89th Annual Meeting Abstracts
Face Allotransplantation for treatment of a high voltage midfacial injury
Bohdan Pomahac, Sr., M.D., Julian Pribaz, M.D., Donald Annino, M.D., Dennis P. Orgill, M.D., Ph.D., Christian Sampson, M.D., Elof Eriksson, M.D., Ph.D., Stephanie Caterson, M.D., Yoon Chun, M.D..
Brigham and Women's Hospital, Boston, MA, USA.
Composite facial tissue allotransplantation has gained acceptance as a treatment for the most severe facial deformities in an appropriate recipient. Early transplants have focused on soft tissue, but many injuries amenable to facial transplantation will require maxillary and/or mandibular transplantation.
: IRB approved the protocol and recipient. Facial tissue allotransplantation was performed from a 60 years donor to 59 years old recipient of compatible ABO type and negative cross-match. The donor and recipient were matched for age, sex and skin type. The donor himself had recently received heart transplantation but sustained an irreversible stroke resulting in brain death. The recipient had sustained high voltage electrical injury to his midface 4 years prior to the transplantation. Three teams worked simultaneously on preparation of the recipient, dissection of the donor and recovery of the radial forearm fasciocutaneous functional and monitoring sentinel flap.
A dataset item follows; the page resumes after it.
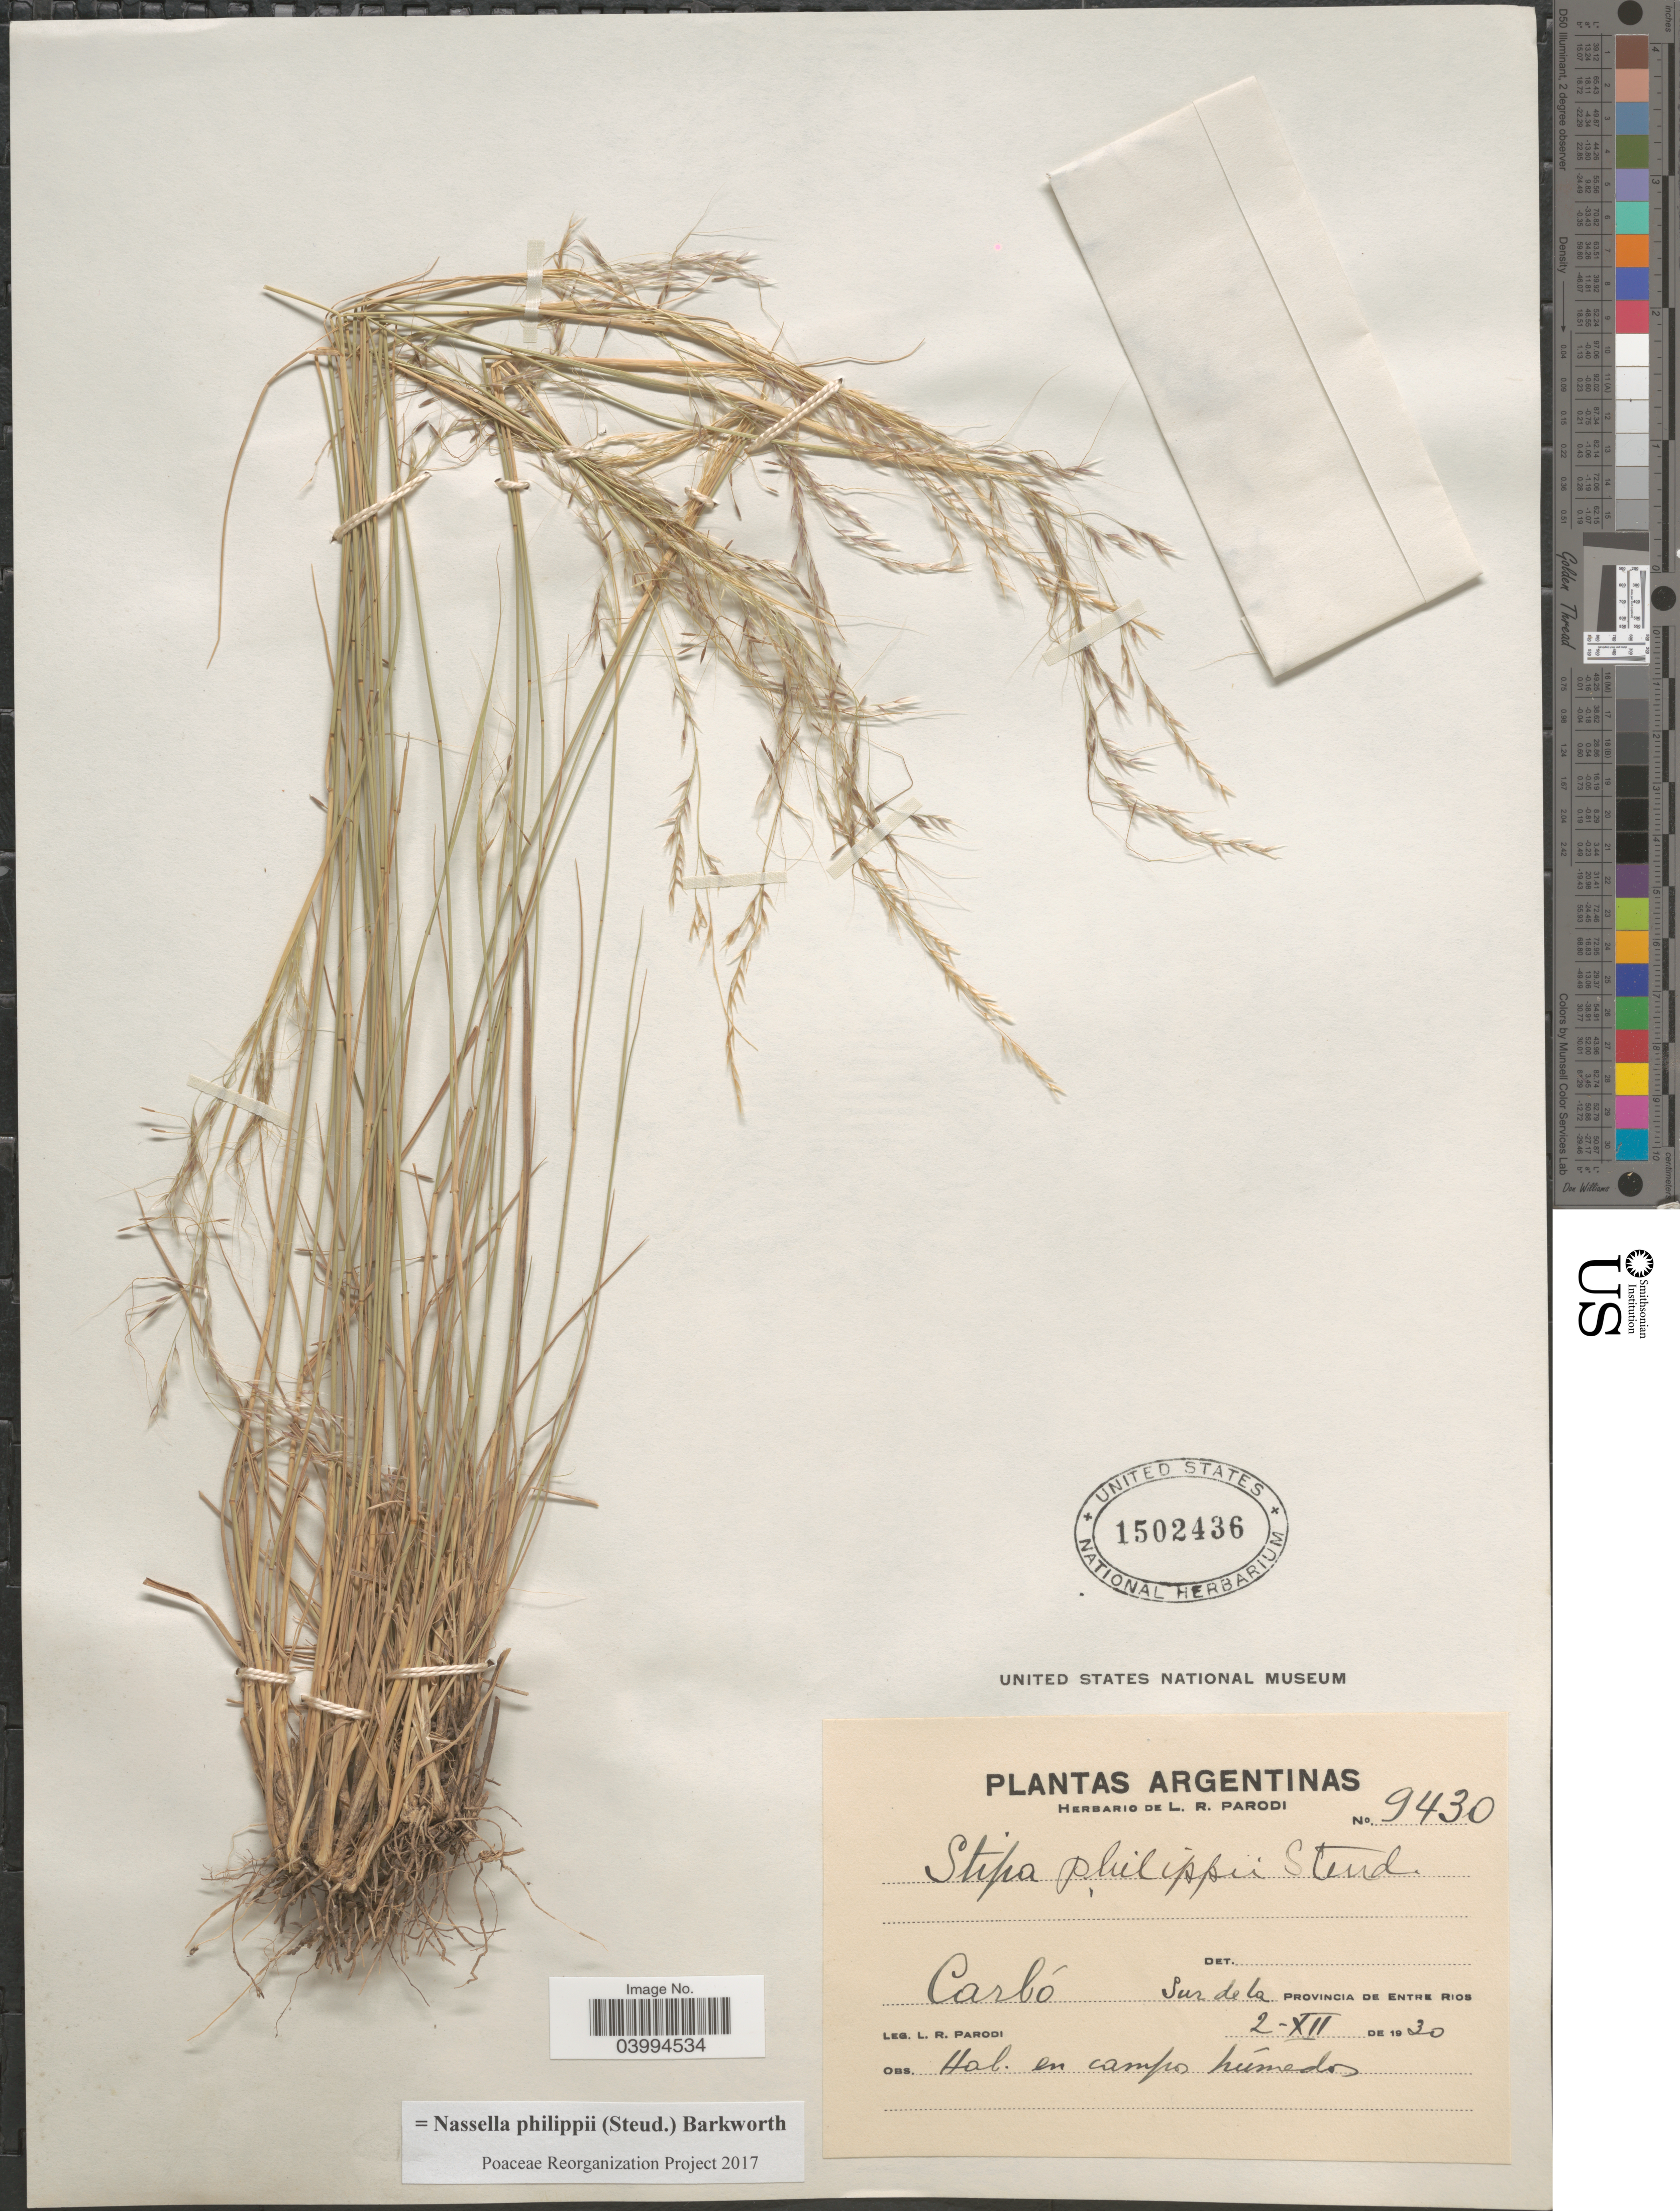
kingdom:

Recovery of the allograft face was performed on a heart-beating donor. The bony part of the allograft included the entire maxilla to the level of lateral infraorbital rims, root of the nose at the glabella, hard palate including donor teeth, and was separated at the level of the perpendicular pterygoid processes of the sphenoid bone while preserving the nasal septum, conchas, and walls of the maxillary sinuses. The soft tissues included bilaterally the entire group of facial mimetic muscles with overlying skin, the facial, buccal, and infraorbital nerves, the nose and the upper lip including the commissures and small parts of lower lip. Bleeding during the osteotomy was minimal due to carotid control cephalad to harvested vessel transection.
Vascular anastomosis was performed between external carotid arteries on the left side, and facial arteries on the right with accompanying veins. Neurorraphies were performed of both sensory and motor nerves. These included bilateral buccal and infra-orbital nerves to provide sensation both in the buccal mucosa and on the surface of the cheeks. Five facial nerve branches on the right and six facial nerve branches on the left were performed to facilitate motor function return.
Total ischemia time was 1 h 15 min. Radial forearm fasciocutaneous flap was used for release of the contracted 1st web space on the recipient’s right hand with the goal of using it for monitoring biopsies as well.
The operation took over 17 hours using 3 teams. At least two rejection episodes were successfully managed with steroids. Post-operative complications included 2 episodes of minor infections, and slowly resolving diabetes mellitus requiring insulin administration. At 6 months, the patient partially recovered sensation in his cheeks, and started moving oral commissures.
Transplantation of midface including the entire maxilla and overlying soft tissues is technically feasible. Early post-operative results are encouraging in both superior esthetic as well as functional outcomes as compared to conventional means of reconstruction. Further follow-up will help better define functional outcomes and future complications.